All my books have had a hard time of it. We were not just slaves, we romanticized our slavery. The Unwomanly Face of War was held up for three years and I was accused of uninspiring realism and pacifism. The censor was particularly outraged by the episode relating how 200 army girls are on the march, with men marching behind trying not to look down at the bloodstains they are leaving in the sand. The women are having those days when they need cotton wool, and none is issued to them in the Soviet army. They are ashamed. When they reach the river crossing there is bombing. The men take cover but the women go into the water to wash themselves. A perfect target! Nearly all are strafed by aircraft.
‘Why are you wallowing in all this biology? You ought to be writing about the heroism!’ the censor yelled. I tried to convince him that people are complicated, made of all sorts of stuff, including biology, that I am interested in the body as a nexus between nature and history, that ideas cannot be plaster-white like our statues. That page was struck out of the first edition anyway; I only managed to get it back in ten years later, during Perestroika. The censor even cut out the paragraph where I asked a woman, who was a sniper, ‘What did you take to the war with you?’ Her answer? ‘A suitcase full of chocolates. I spent the whole of my last wages buying chocolates.’ How we laughed! ‘Do you really think that is history? Sweets?’ the censor scolded me. ‘Yes,’ I told him. ‘Details like that are what lodge in people’s minds.’
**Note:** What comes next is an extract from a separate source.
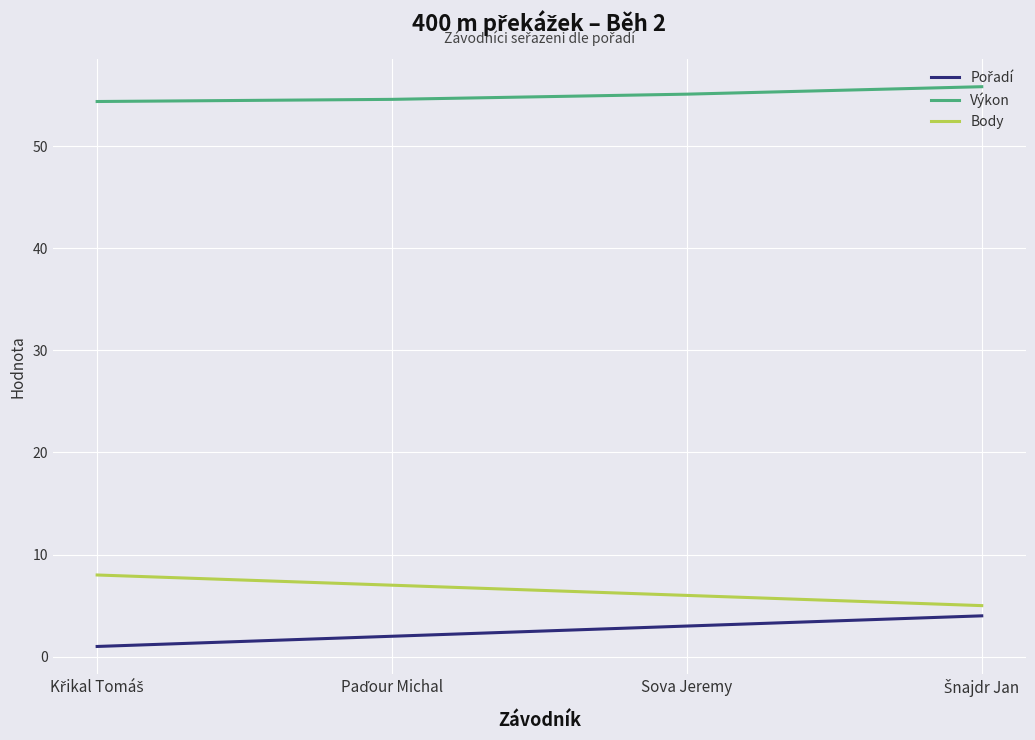

Which series has the largest total across all categories?

Výkon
But then, when the book was published, my heroines were upset. They felt they were not heroic enough. They wanted more heroism. I received letters lamenting, ‘I have three medals and here I am talking all this feminine nonsense.’ It fell to the public, when the book sold 2 million copies, to persuade them – those were the years of Perestroika – that this was exactly the truth that needed to be told, the human truth you can only reveal if you come forward and talk calmly about what life is really like: ‘This is what I realized, this is what I know, this is what I saw.’
I have never aimed to put together a collection of horrors from the past in order to dumbfound the reader. I am assembling a human being. Dostoevsky asked, ‘How human is a human being?’ How can what is human in human beings be protected? That is the question I am trying to answer as I piece together the human spirit. You may say that is impossibly ephemeral, too elusive, but this is the effort art makes. Every time it gives its own answers.